** Opening Extracted information block **

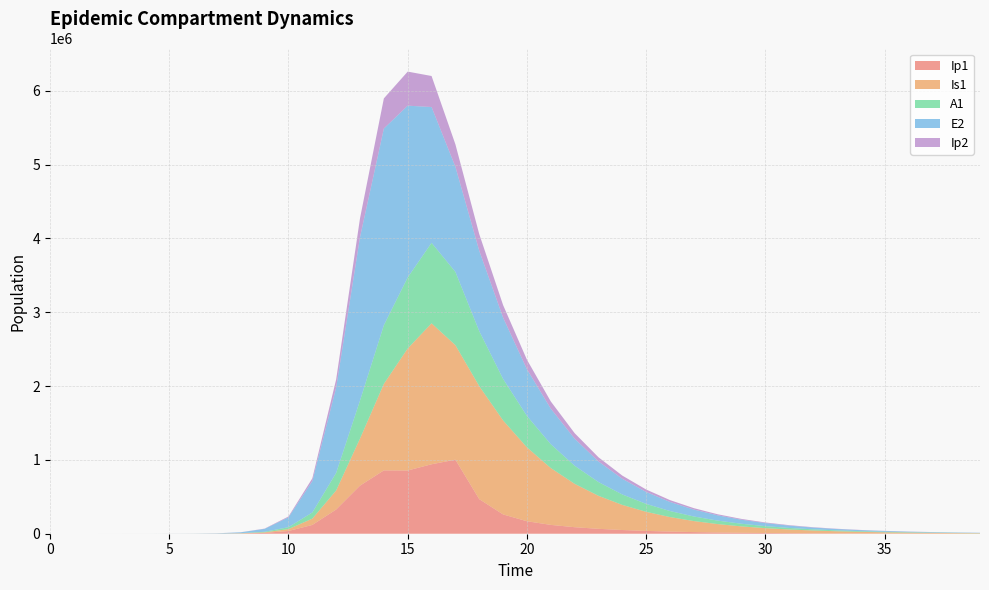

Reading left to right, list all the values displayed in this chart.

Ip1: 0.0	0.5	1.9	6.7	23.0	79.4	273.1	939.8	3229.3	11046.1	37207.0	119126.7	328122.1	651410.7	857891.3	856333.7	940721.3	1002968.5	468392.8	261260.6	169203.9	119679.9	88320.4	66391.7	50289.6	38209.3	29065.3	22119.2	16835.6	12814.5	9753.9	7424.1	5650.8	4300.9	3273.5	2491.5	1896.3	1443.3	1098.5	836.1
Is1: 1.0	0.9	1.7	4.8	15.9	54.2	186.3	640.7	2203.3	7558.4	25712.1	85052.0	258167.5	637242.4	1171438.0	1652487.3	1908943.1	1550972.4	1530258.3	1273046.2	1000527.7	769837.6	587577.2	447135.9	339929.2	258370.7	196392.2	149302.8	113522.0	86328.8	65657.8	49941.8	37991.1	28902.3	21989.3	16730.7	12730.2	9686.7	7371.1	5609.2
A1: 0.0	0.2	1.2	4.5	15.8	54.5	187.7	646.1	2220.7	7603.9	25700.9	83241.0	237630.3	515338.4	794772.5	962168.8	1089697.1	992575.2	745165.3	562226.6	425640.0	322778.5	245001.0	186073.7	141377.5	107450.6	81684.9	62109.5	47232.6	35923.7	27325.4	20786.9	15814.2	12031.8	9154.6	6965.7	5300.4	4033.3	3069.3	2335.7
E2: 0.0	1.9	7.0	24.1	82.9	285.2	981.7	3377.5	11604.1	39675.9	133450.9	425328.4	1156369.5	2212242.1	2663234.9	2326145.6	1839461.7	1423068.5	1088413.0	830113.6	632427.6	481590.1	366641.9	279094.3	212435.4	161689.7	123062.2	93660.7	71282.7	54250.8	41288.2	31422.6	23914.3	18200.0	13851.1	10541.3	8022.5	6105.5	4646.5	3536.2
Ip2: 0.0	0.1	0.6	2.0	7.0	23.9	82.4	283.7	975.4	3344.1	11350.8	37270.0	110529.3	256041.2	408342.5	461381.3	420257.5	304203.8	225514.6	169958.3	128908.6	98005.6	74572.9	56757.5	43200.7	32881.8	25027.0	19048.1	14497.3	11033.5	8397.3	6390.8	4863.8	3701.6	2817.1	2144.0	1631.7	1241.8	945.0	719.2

** Closing Extracted information block **
** Opening Extracted information block **

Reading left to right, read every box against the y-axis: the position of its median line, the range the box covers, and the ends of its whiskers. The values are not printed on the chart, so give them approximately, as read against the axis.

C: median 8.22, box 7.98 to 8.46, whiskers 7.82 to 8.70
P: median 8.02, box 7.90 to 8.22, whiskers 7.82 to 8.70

** Closing Extracted information block **
** Opening Extracted information block **

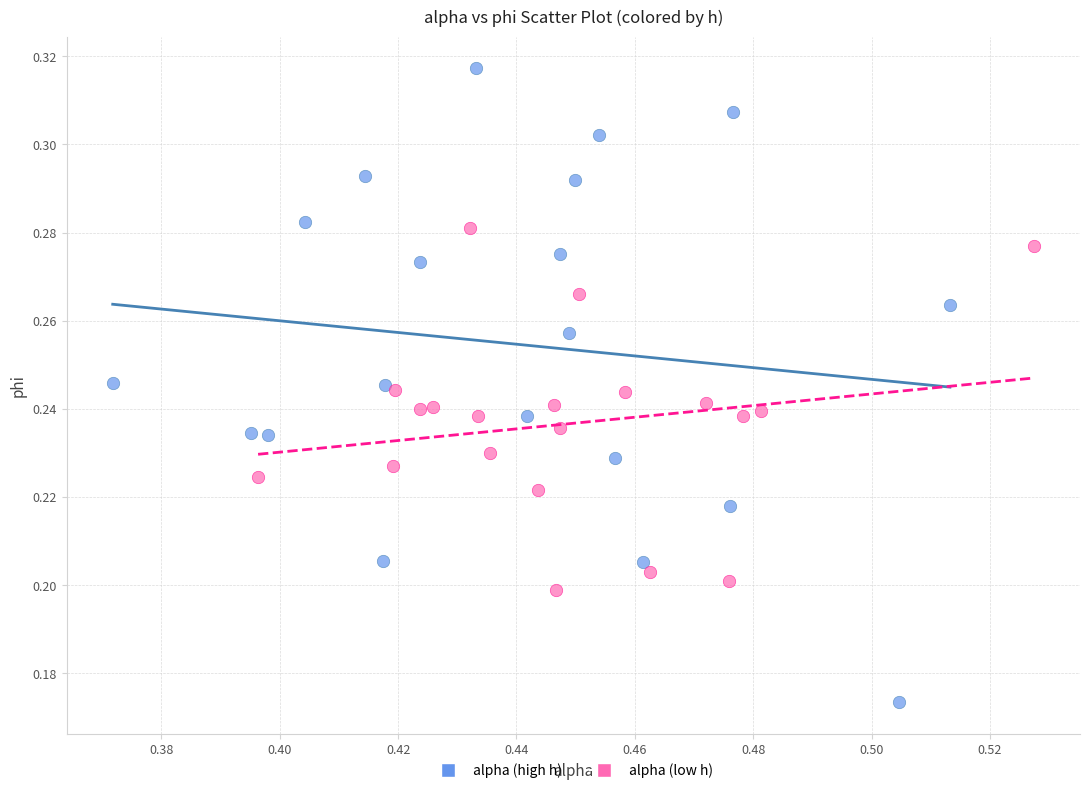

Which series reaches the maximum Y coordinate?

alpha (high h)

** Closing Extracted information block **

§ **What you should do**
Return, unchanged, the lines from the one containing "Which series reaches" through the one containing "alpha (high h)", including both of those lines.

§ **Solution**
Which series reaches the maximum Y coordinate?

alpha (high h)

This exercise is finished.